Placido, D. F., & Lee, C. C. (2022). Potential of Industrial Hemp for Phytoremediation of Heavy Metals. Plants (Basel, Switzerland), 11(5), 595. https://doi.org/10.3390/plants11050595
Rathore, Sanjay & Shekhawat, Kapila & Dass, Anchal & Kandpal, Bk & Singh, Vinod. (2017). Phytoremediation Mechanism in Indian Mustard (Brassica juncea) and Its Enhancement Through Agronomic Interventions. Proceedings of the National Academy of Sciences, India Section B: Biological Sciences. 89. 10.1007/s40011-017-0885-5.
USDA.gov. “Dainty Plant Outpowers Cadmium-Contaminated Soils.” Excerpt from Agricultural Research magazine. 2004.
Great post Eric.

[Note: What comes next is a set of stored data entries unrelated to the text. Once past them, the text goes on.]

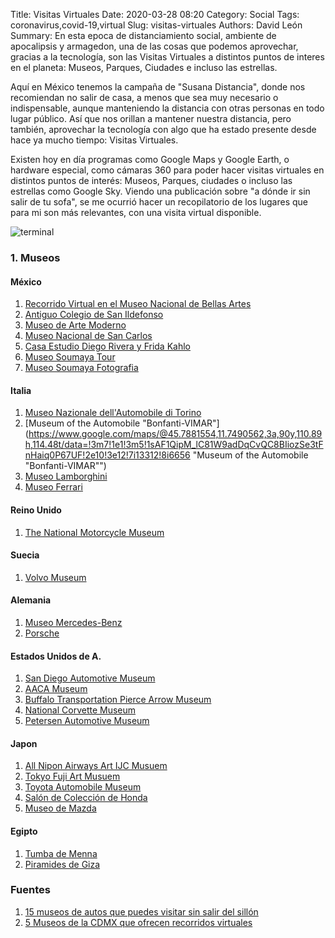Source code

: Title: Visitas Virtuales
Date: 2020-03-28 08:20
Category: Social
Tags: coronavirus,covid-19,virtual
Slug: visitas-virtuales
Authors: David León
Summary: En esta epoca de distanciamiento social, ambiente de apocalipsis y armagedon, una de las cosas que podemos aprovechar, gracias a la tecnología, son las Visitas Virtuales a distintos puntos de interes en el planeta: Museos, Parques, Ciudades e incluso las estrellas.


Aquí en México tenemos la campaña de "Susana Distancia", donde nos recomiendan no salir de casa, a menos que sea muy necesario o indispensable, aunque manteniendo la distancia con otras personas en todo lugar público. Así que nos orillan a mantener nuestra distancia, pero también, aprovechar la tecnología con algo que ha estado presente desde hace ya mucho tiempo: Visitas Virtuales.

Existen hoy en día programas como Google Maps y Google Earth, o hardware especial, como cámaras 360 para poder hacer visitas virtuales en distintos puntos de interés: Museos, Parques, ciudades o incluso las estrellas como Google Sky. Viendo una publicación sobre "a dónde ir sin salir de tu sofa", se me ocurrió hacer un recopilatorio de los lugares que para mi son más relevantes, con una visita virtual disponible.

![terminal](/theme/assets/img/visitavirtual.jpg)

### 1. Museos


#### México

1. [Recorrido Virtual en el Museo Nacional de Bellas Artes](https://www.inba.gob.mx/sitios/recorridos-virtuales/museo-nacional-de-arquitectura/ "Recorrido virtual")
2. [Antiguo Colegio de San Ildefonso ](http://www.sanildefonso.org.mx/museo-digital/recorrido_2017.php "Antiguo Colegio")
3. [Museo de Arte Moderno](https://www.inba.gob.mx/sitios/recorridos-virtuales/museo-de-arte-moderno/ "Museo de Arte Moderno")
4. [Museo Nacional de San Carlos](https://www.inba.gob.mx/sitios/recorridos-virtuales/museo-nacional-san-carlos/ "Museo Nacional de San Carlos")
5. [Casa Estudio Diego Rivera y Frida Kahlo](https://www.inba.gob.mx/sitios/recorridos-virtuales/casa-estudio-diego-rivera-frida-kahlo/ "Casa Estudio Diego Rivera y Frida Kahlo")
6. [Museo Soumaya Tour](https://www.youtube.com/watch?v=w_gZNnCOrj8 "Museo Soumaya Tour")
7. [Museo Soumaya Fotografia](https://www.youtube.com/watch?v=KhPAQTwdCFU&t=16s "Museo Soumaya Fotografia")



#### Italia

1. [Museo Nazionale dell'Automobile di Torino](https://www.google.com/maps/@45.0320304,7.6735221,3a,75y,194.73h,51.33t/data=!3m7!1e1!3m5!1sAF1QipMOkopBXcQstblCnyzLhUb9VQL0HieIGhdkpYs!2e10!3e12!7i13312!8i6656 "Museo Nazionale dell'Automobile di Torino")
2. [Museum of the Automobile "Bonfanti-VIMAR"](https://www.google.com/maps/@45.7881554,11.7490562,3a,90y,110.89h,114.48t/data=!3m7!1e1!3m5!1sAF1QipM_lC81W9adDqCvQC8BIiozSe3tFnHaiq0P67UF!2e10!3e12!7i13312!8i6656 "Museum of the Automobile "Bonfanti-VIMAR"")
3. [Museo Lamborghini](https://www.google.com/maps/@44.6591361,11.1257742,3a,73.7y,188.14h,90t/data=!3m7!1e1!3m5!1sAF1QipP_CUu3BJ90D-PKxFWyXx5patZvLhoRQJh-B2IK!2e10!3e12!7i9692!8i4846 "Museo Lamborghini")
4. [Museo Ferrari](https://www.google.com/maps/@44.5302735,10.8626868,3a,76.7y,21.87h,80.88t/data=!3m7!1e1!3m5!1sAF1QipNOlxM1iBTsXi_g0MNjDxZsrRVu5xq-Y13wkL7a!2e10!3e12!7i6000!8i3000 "Museo Ferrari")


#### Reino Unido

1. [The National Motorcycle Museum](https://www.google.com/maps/@52.4446157,-1.707191,3a,90y,273.07h,102.54t/data=!3m7!1e1!3m5!1sAF1QipNTbIioTEzO_py-nOcc-bHTJri-QGI2R118M8X2!2e10!3e12!7i13312!8i6656 "The National Motorcycle Museum ")


#### Suecia

1. [Volvo Museum](https://www.google.com/maps/@57.6948426,11.8196528,3a,76.7y,14.92h,82.37t/data=!3m7!1e1!3m5!1sAF1QipPA3PBeyC5uLWXcF1iq3EkqKqLSOkrnQcT4PWc4!2e10!3e12!7i6000!8i3000 "Volvo Museum")


#### Alemania

1. [Museo Mercedes-Benz](https://www.google.com/maps/@48.7882528,9.2336403,3a,76.7y,119.24h,82.29t/data=!3m7!1e1!3m5!1sAF1QipN4gK3XcG-eLbEQET650EdVSPT4WZWCx1feEXdn!2e10!3e12!7i7071!8i3536 "Museo Mercedes-Benz")
2. [Porsche](https://www.google.com/maps/@48.8342782,9.1520613,2a,76.7y,255.77h,98.01t/data=!3m6!1e1!3m4!1saoOc0I7KJGP-T9nu1_8wFw!2e0!7i13312!8i6656 "Porsche")


#### Estados Unidos de A.

1. [San Diego Automotive Museum](https://www.google.com/maps/@32.727503,-117.1538763,3a,73.7y,112.41h,89.1t/data=!3m7!1e1!3m5!1sAF1QipOfN8QhpNnDNy9cpHl98AXjdqeICzgf50HnOEfy!2e10!3e12!7i13312!8i6656 "San Diego Automotive Museum")
2. [AACA Museum](https://www.google.com/maps/@40.2982797,-76.6899576,3a,75y,146.61h,90t/data=!3m7!1e1!3m5!1sAF1QipOLxfeZXtpUctp4alkUdXxvo_n3jLrSBIOg63K5!2e10!3e12!7i13312!8i6656 "AACA Museum")
3. [Buffalo Transportation Pierce Arrow Museum](https://www.google.com/maps/@42.8790072,-78.8694047,3a,75y,221.75h,83.94t/data=!3m7!1e1!3m5!1sAF1QipP16jtzs2g0kSpcUG7PbTscm3AdXq7LF_ATDR7k!2e10!3e12!7i13312!8i6656 "Buffalo Transportation Pierce Arrow Museum")
4. [National Corvette Museum](https://www.google.com/maps/@37.0042894,-86.3753967,2a,76.7y,251.67h,85.85t/data=!3m6!1e1!3m4!1sw5jrv-Gk33ecSYGmqCEVcQ!2e0!7i13312!8i6656 "National Corvette Museum")
4. [Petersen Automotive Museum](https://www.google.com/maps/@34.0620731,-118.3612941,2a,75y,319.97h,69.46t/data=!3m7!1e1!3m5!1shmoMomSF6XVW15_CUJ1K5A!2e0!6s%2F%2Fgeo2.ggpht.com%2Fcbk%3Fpanoid%3DhmoMomSF6XVW15_CUJ1K5A%26output%3Dthumbnail%26cb_client%3Dmaps_sv.tactile.gps%26thumb%3D2%26w%3D203%26h%3D100%26yaw%3D66.77116%26pitch%3D0%26thumbfov%3D100!7i13312!8i6656 "Petersen Automotive Museum")


#### Japon
1. [All Nipon Airways Art IJC Musuem](https://www.ana-cooljapan.com/contents/art/museum/index.html "All Nipon Airways Art")
2. [Tokyo Fuji Art Musuem](https://www.fujibi.or.jp/en/visit/virtual-tour/ "Tokyo Fuji Art Musuem")
3. [Toyota Automobile Museum](https://www.google.com/maps/@35.172816,137.0579981,2a,76.5y,99.32h,97.7t/data=!3m6!1e1!3m4!1s9L2PDmP9rZp5v-Gxvc3akw!2e0!7i13312!8i6656 "Toyota Automobile Museum")
4. [Salón de Colección de Honda](https://www.google.com/maps/@36.5271895,140.2265747,2a,73.7y,208.22h,71.34t/data=!3m6!1e1!3m4!1sWKKCBv-eExjuqXFuPL9OSg!2e0!7i13312!8i6656 "Salón de Colección de Honda")
5. [Museo de Mazda](https://www.google.com/maps/@34.3604058,132.4830875,2a,75y,52.64h,71.4t/data=!3m6!1e1!3m4!1sNqMZAo6vJAGUCj9oFKRcyA!2e0!7i13312!8i6656 "Museo de Mazda")


#### Egipto
1. [Tumba de Menna](https://my.matterport.com/show/?m=vLYoS66CWp "Tumba de Menna en la Necropolis de Thebas")
2. [Piramides de Giza](https://www.google.com/maps/about/behind-the-scenes/streetview/treks/pyramids-of-giza/ "Recorrido por las Piramides de Giza")





### Fuentes

1. [15 museos de autos que puedes visitar sin salir del sillón](https://www.motorpasion.com.mx/industria/15-museos-automotrices-que-puedes-visitar-salir-casa "Motorpasión")
2. [5 Museos de la CDMX que ofrecen recorridos virtuales](https://www.sopitas.com/mientras-tanto/museos-cdmx-recorrido-virtual-cuarentena-coronavirus/ "Sopitas")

We really should all be testing our soil prior to growing anything in it. Most of us would be surprised at the test results. I remember when starting up a community garden, that there were toxic levels of lead and arsenic due to a train track that used to run through the area. Now with farmland along freeways, you can add zinc and more to that. I had a friend who cleaned a lake in Peru using water hyacinths. The whole community got together to do it. They multiply quite quickly and it really works. Thanks Eric!
Hi Norma,
Yes, we should always have our soils tested before we start any planting projects. You never know what was there in the past. If there were buildings there in the past there could be all sorts of things left over in the soil from arsenic to lead to mercury. For a less than $100 you can get a soil test that will give you lots of useful information.